**What to work on**.
In the document on pervasive monitoring below, turn the paragraph starting "This memo documents an Internet Best Current Practice" into a short bulleted list that keeps its main facts.
┌─ Reading passage
GENWiki

Premier IT Outsourcing and Support Services within the UK

User Tools

Site Tools

Problem, Formatting or Query -  Send Feedback

Was this page helpful?-10+1


rfc:rfc7258

Internet Engineering Task Force (IETF) S. Farrell Request for Comments: 7258 Trinity College Dublin BCP: 188 H. Tschofenig Category: Best Current Practice ARM Ltd. ISSN: 2070-1721 May 2014

                 Pervasive Monitoring Is an Attack

Abstract

 Pervasive monitoring is a technical attack that should be mitigated
 in the design of IETF protocols, where possible.

Status of This Memo

 This memo documents an Internet Best Current Practice.
 This document is a product of the Internet Engineering Task Force
 (IETF).  It represents the consensus of the IETF community.  It has
 received public review and has been approved for publication by the
 Internet Engineering Steering Group (IESG).  Further information on
 BCPs is available in Section 2 of RFC 5741.
 Information about the current status of this document, any errata,
 and how to provide feedback on it may be obtained at
 http://www.rfc-editor.org/info/rfc7258.

Copyright Notice

 Copyright (c) 2014 IETF Trust and the persons identified as the
 document authors.  All rights reserved.
 This document is subject to BCP 78 and the IETF Trust's Legal
 Provisions Relating to IETF Documents
 (http://trustee.ietf.org/license-info) in effect on the date of
 publication of this document.  Please review these documents
 carefully, as they describe your rights and restrictions with respect
 to this document.  Code Components extracted from this document must
 include Simplified BSD License text as described in Section 4.e of
 the Trust Legal Provisions and are provided without warranty as
 described in the Simplified BSD License.

Farrell & Tschofenig Best Current Practice [Page 1] RFC 7258 Pervasive Monitoring Is an Attack May 2014

1. Pervasive Monitoring Is a Widespread Attack on Privacy

 Pervasive Monitoring (PM) is widespread (and often covert)
└─
┌─ Extracted records
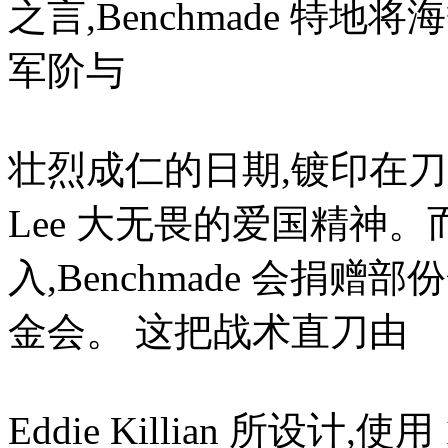
之言,Benchmade 特地将
军阶与
壮烈成仁的日期,镀印在刀刃
Lee 大无畏的爱国精神
入,Benchmade 会捐赠部
金会。 这把战术直刀由
Eddie Killian 所设计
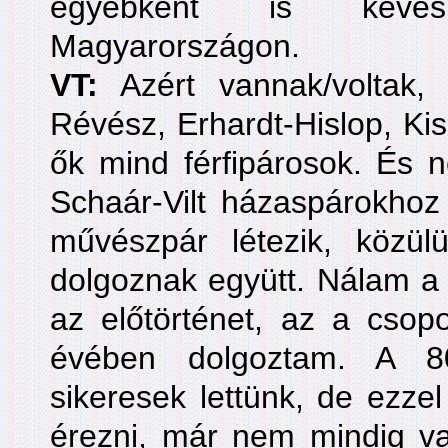
egyébként is kevé
Magyarországon.
VT:
Azért vannak/voltak, 
Révész, Erhardt-Hislop, Kis
ők mind férfipárosok. És n
Schaár-Vilt házaspárokho
művészpár létezik, közü
dolgoznak együtt. Nálam a 
az előtörténet, az a csopo
évében dolgoztam. A 8
sikeresek lettünk, de ezz
érezni, már nem mindig va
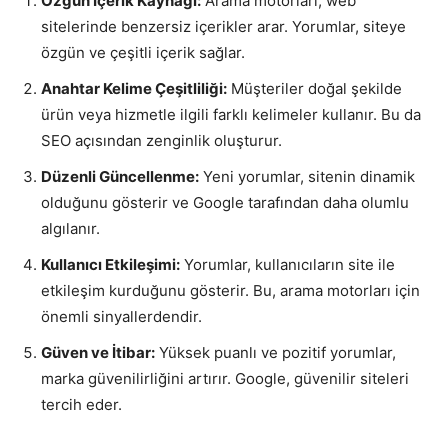
Özgün İçerik Kaynağı:
Arama motorları, web
sitelerinde benzersiz içerikler arar. Yorumlar, siteye
özgün ve çeşitli içerik sağlar.
Anahtar Kelime Çeşitliliği:
Müşteriler doğal şekilde
ürün veya hizmetle ilgili farklı kelimeler kullanır. Bu da
SEO açısından zenginlik oluşturur.
Düzenli Güncellenme:
Yeni yorumlar, sitenin dinamik
olduğunu gösterir ve Google tarafından daha olumlu
algılanır.
Kullanıcı Etkileşimi:
Yorumlar, kullanıcıların site ile
etkileşim kurduğunu gösterir. Bu, arama motorları için
önemli sinyallerdendir.
Güven ve İtibar:
Yüksek puanlı ve pozitif yorumlar,
marka güvenilirliğini artırır. Google, güvenilir siteleri
tercih eder.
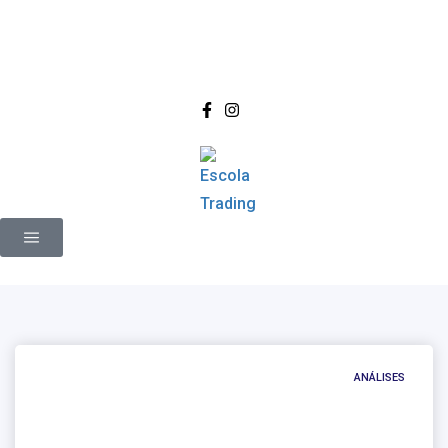
ANÁLISES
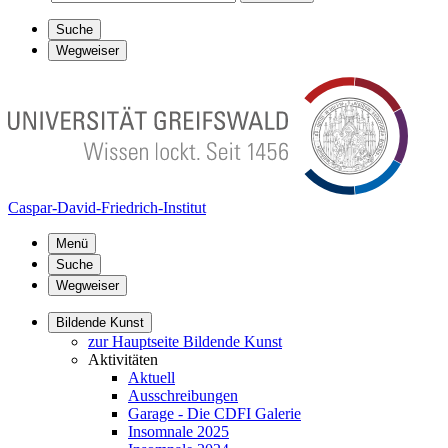
Suche
Wegweiser
Caspar-David-Friedrich-Institut
Menü
Suche
Wegweiser
Bildende Kunst
zur Hauptseite Bildende Kunst
Aktivitäten
Aktuell
Ausschreibungen
Garage - Die CDFI Galerie
Insomnale 2025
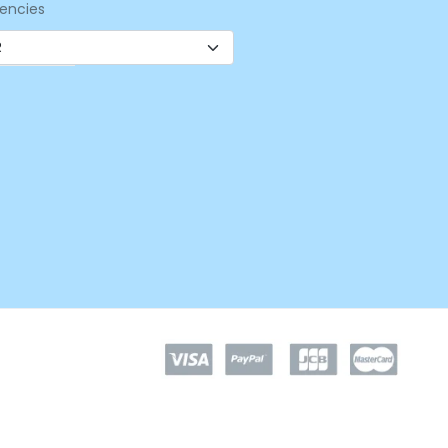
encies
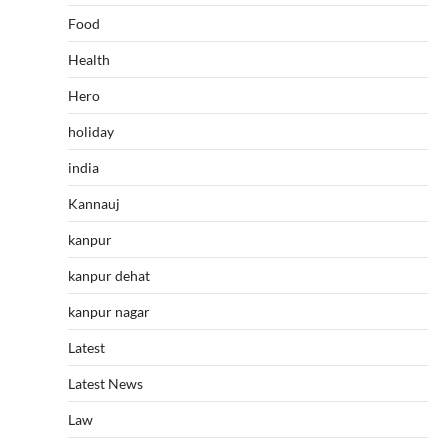
Food
Health
Hero
holiday
india
Kannauj
kanpur
kanpur dehat
kanpur nagar
Latest
Latest News
Law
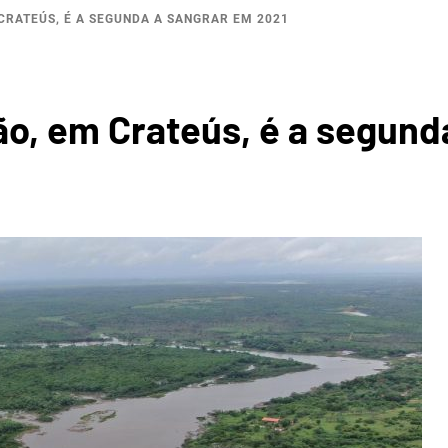
CRATEÚS, É A SEGUNDA A SANGRAR EM 2021
OGRÁFI
o, em Crateús, é a segund
ERTÕES
CRATE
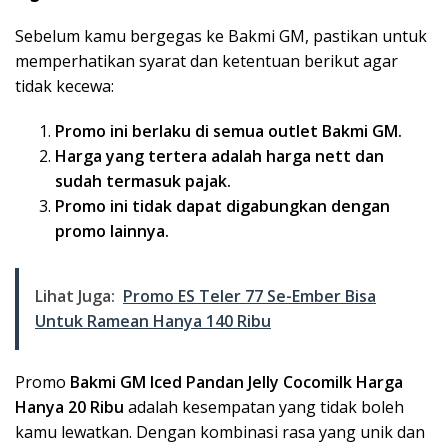
Sebelum kamu bergegas ke Bakmi GM, pastikan untuk
memperhatikan syarat dan ketentuan berikut agar
tidak kecewa:
Promo ini berlaku di semua outlet Bakmi GM.
Harga yang tertera adalah harga nett dan
sudah termasuk pajak.
Promo ini tidak dapat digabungkan dengan
promo lainnya.
Lihat Juga:
Promo ES Teler 77 Se-Ember Bisa
Untuk Ramean Hanya 140 Ribu
Promo
Bakmi GM Iced Pandan Jelly Cocomilk Harga
Hanya 20 Ribu
adalah kesempatan yang tidak boleh
kamu lewatkan. Dengan kombinasi rasa yang unik dan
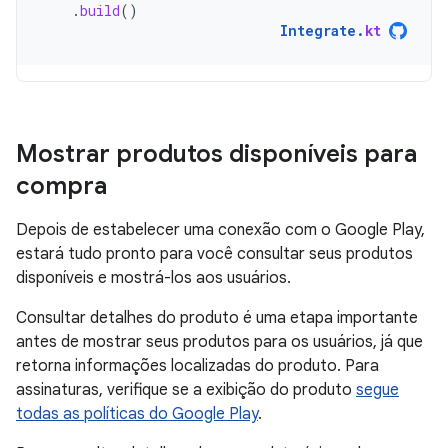
.
build
()
Integrate
.
kt
Mostrar produtos disponíveis para
compra
Depois de estabelecer uma conexão com o Google Play,
estará tudo pronto para você consultar seus produtos
disponíveis e mostrá-los aos usuários.
Consultar detalhes do produto é uma etapa importante
antes de mostrar seus produtos para os usuários, já que
retorna informações localizadas do produto. Para
assinaturas, verifique se a exibição do produto
segue
todas as políticas do Google Play
.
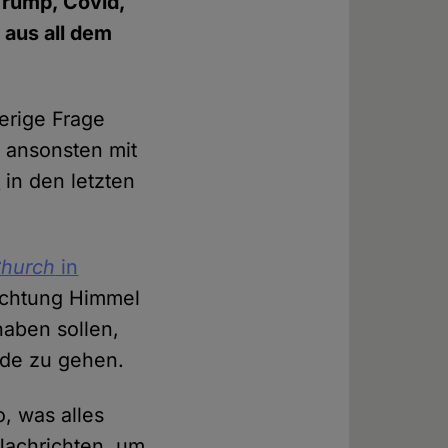
 Trump, Covid,
 aus all dem
ierige Frage
r ansonsten mit
t
in den letzten
Church
in
Richtung Himmel
aben sollen,
nde zu gehen.
, was alles
 Nachrichten, um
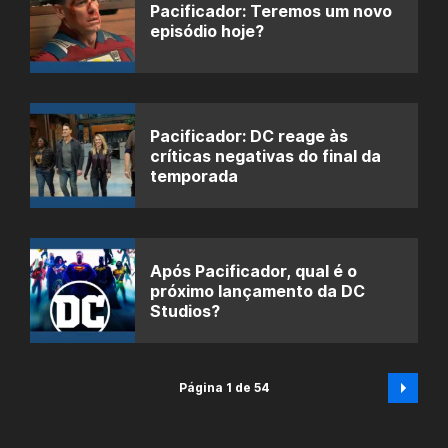
Pacificador: Teremos um novo
episódio hoje?
Pacificador: DC reage às
críticas negativas do final da
temporada
Após Pacificador, qual é o
próximo lançamento da DC
Studios?
Página 1 de 54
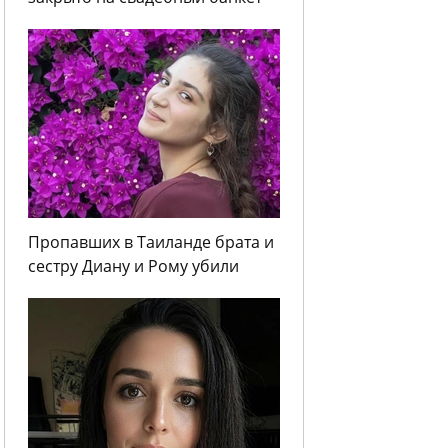
Пропавших в Таиланде брата и
сестру Диану и Рому убили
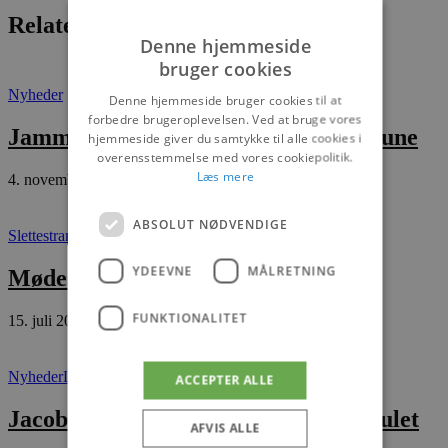
Relaterede artikler
Denne hjemmeside
bruger cookies
Nyheder
Denne hjemmeside bruger cookies til at
forbedre brugeroplevelsen. Ved at bruge vores
Jammerbugt i top som friluftskommune
hjemmeside giver du samtykke til alle cookies i
overensstemmelse med vores cookiepolitik.
Læs mere
4. november 2025
ABSOLUT NØDVENDIGE
Slettestrand
Nyheder
YDEEVNE
MÅLRETNING
Mødested Slettestrand
FUNKTIONALITET
15. juli 2026
Nyheder
Løkken
ACCEPTER ALLE
Jacob og Mettes farvel til hamsterhjulet
AFVIS ALLE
└─
**Expected answer**.
- The memo documents an Internet Best Current Practice.
- It is a product of the Internet Engineering Task Force (IETF) and represents the IETF community's consensus.
- It received public review and was approved for publication by the Internet Engineering Steering Group (IESG).
- More on BCPs is in Section 2 of RFC 5741.
- The document's current status, any errata, and how to give feedback are at http://www.rfc-editor.org/info/rfc7258.